China scolds banks on wealth management rush

China's bank regulator has censured some banks for trying to lure deposits by selling high-yielding wealth management products, and is ordering them to account for such sales on their balance sheets, two industry sources said on Tuesday.

June 28, 2011 / 21:09 IST

China's bank regulator has censured some banks for trying to lure deposits by selling high-yielding wealth management products, and is ordering them to account for such sales on their balance sheets, two industry sources said on Tuesday.

China's booming wealth management sector has in the last year grown into a way for banks to beat Beijing's lending restrictions, a focal point of China's monetary policy.

In an "urgent meeting" that the China Banking Regulatory Commission called with commercial bankers, the regulator warned banks against trying to skirt lending curbs by expanding their deposit bases.

"Big banks did not get much criticism, but small- and medium-sized banks were criticised," one of the sources said.

"Banks were asked to reorder their wealth management businesses, with the thrust of change aimed at accounting for sales of wealth management products on their balance sheets," the source said.

By selling wealth management products that offer investors annual returns of up to 7.5-8% - more than double the one-year deposit rate of 3.25% - banks want to attract more deposits to support loan growth.

Given proceeds from sales of wealth management products have also funded new loans in the past, but were not reflected on banks' balance sheets, banks have managed to hide some of their lending activities.

"With bank lending strictly limited, there are strong incentives for banks to find ways to get around loan quotas," said Mark Williams, an economist with Capital Economics in London.

"It's a never-ending battle that the government is fighting.
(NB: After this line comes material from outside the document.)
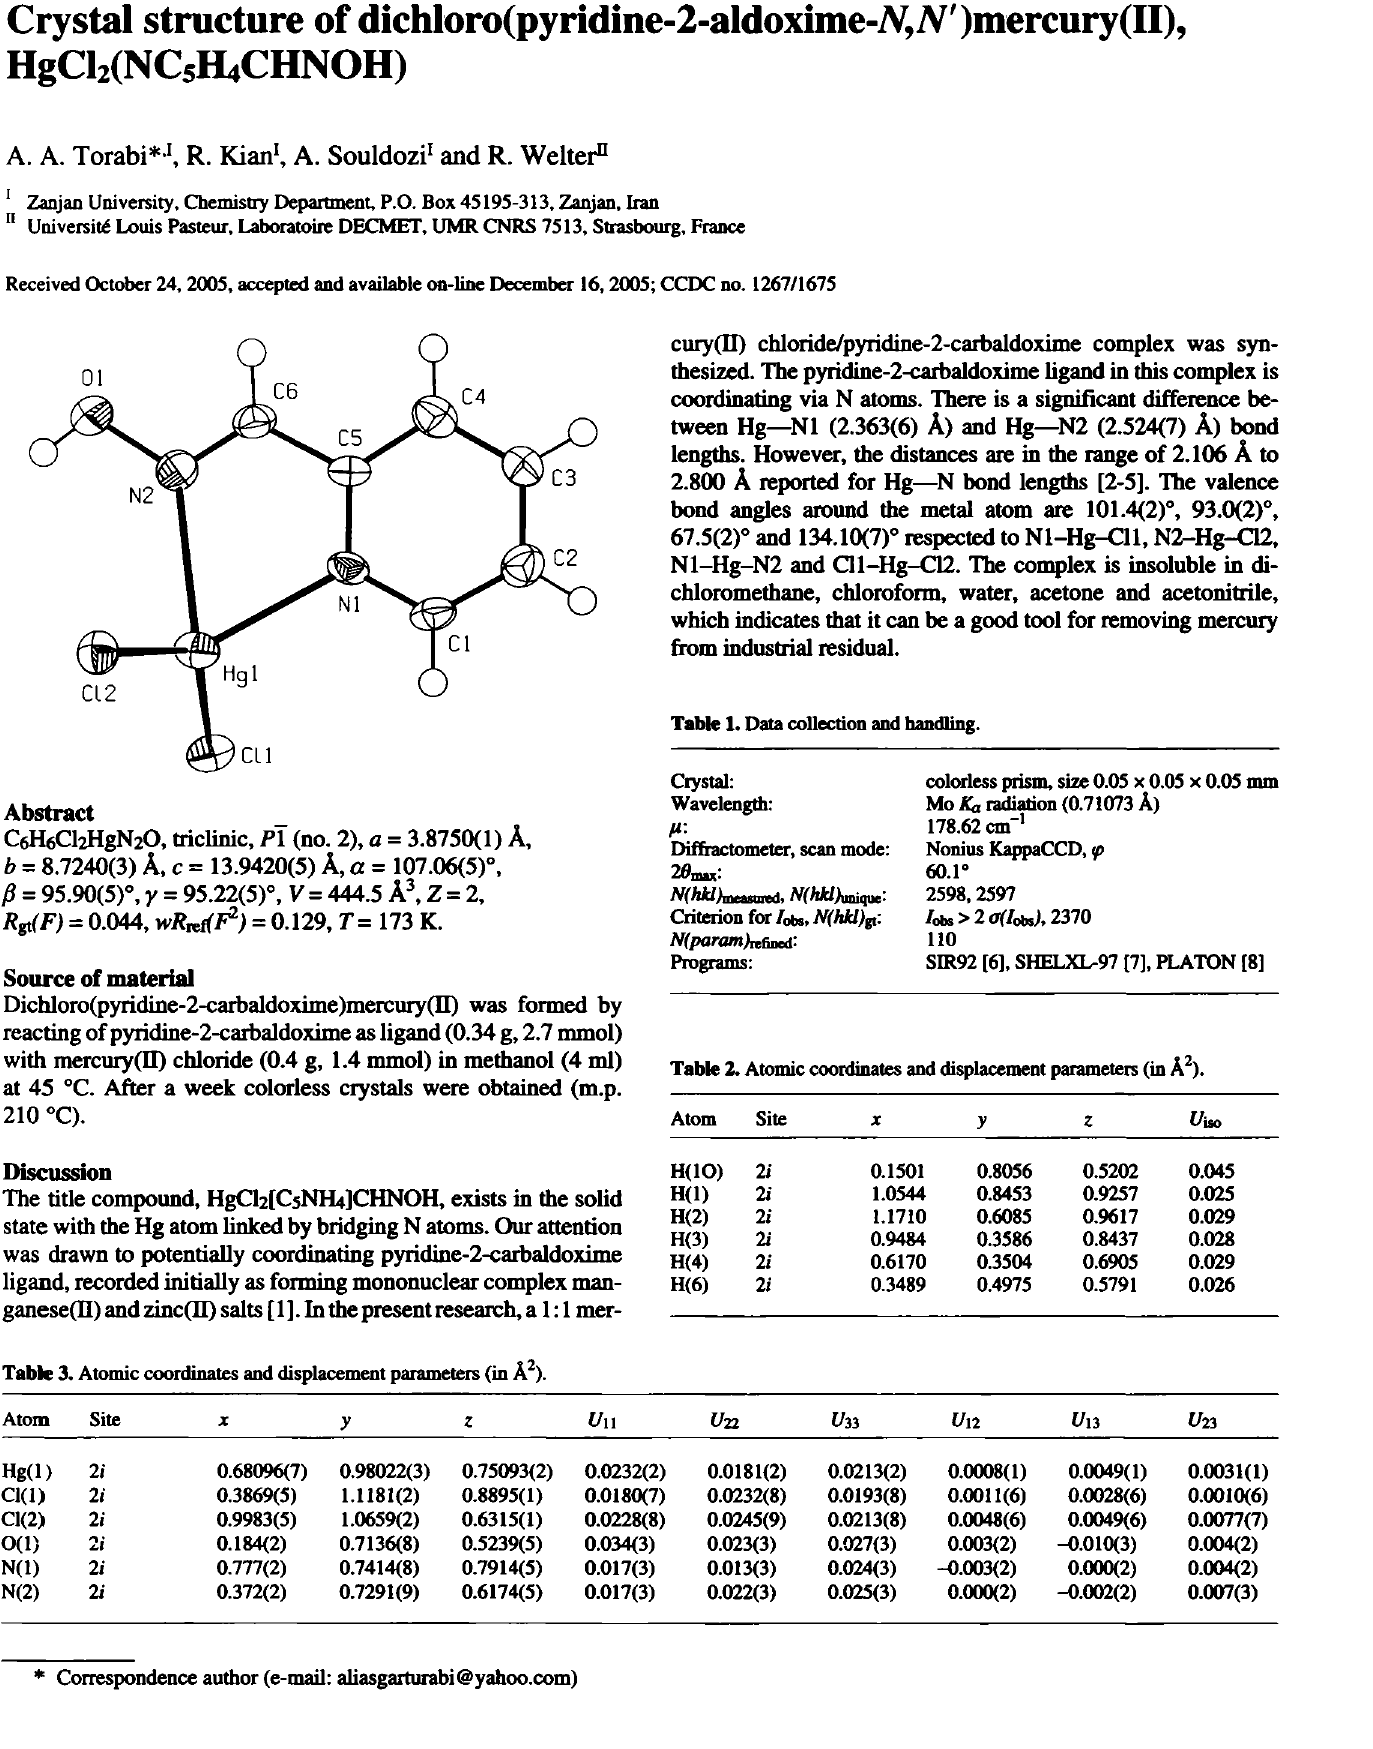
Table 3. Atomic coordinates and displacement parameters (in Ä 2 ).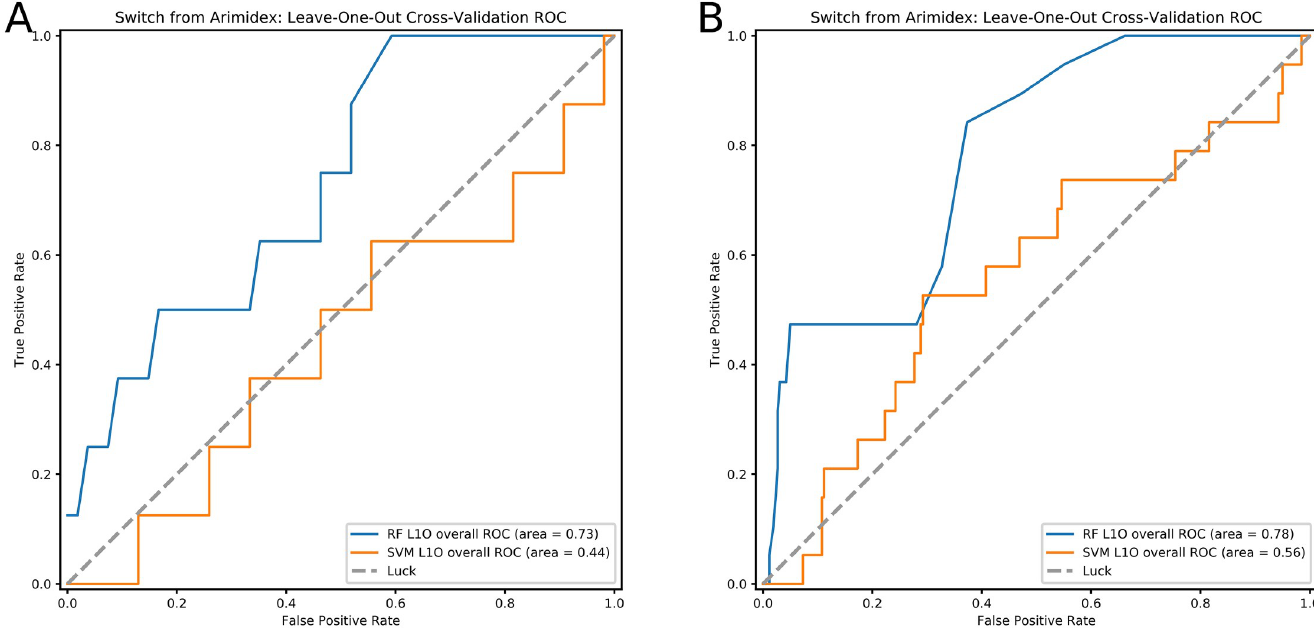
Fig 4. Cross-validation prediction results for non-response to anastrozole. (a) shows results for non-response to anastrozole with all available TCGA samples, and (b) shows prediction results restricted to UPMC patients.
But you get the impression that they are winning more battles than they are losing at the moment."

The bank regulator was not immediately available for comment.

Chinese banks are barred from lending more than 75% of the amount they hold in deposits, so to lend more they need to increase their deposits.

Since Beijing checks on banks at the end of each quarter to ensure they are sticking to the required loan-to-deposit ratio, banks are stepping up their drive to attract more deposits before the next round of review after June 30.

China wants to curtail bank lending as part of its bid to cool inflation, which ran at an annual pace of 5.5% in May.

Chinese banks are hemmed in by government regulation. To protect banks' net interest margins, Beijing sets a ceiling on deposit rates and a floor on lending rates that banks can exceed by up to four times. This gives banks a guaranteed margin of some 300 basis points.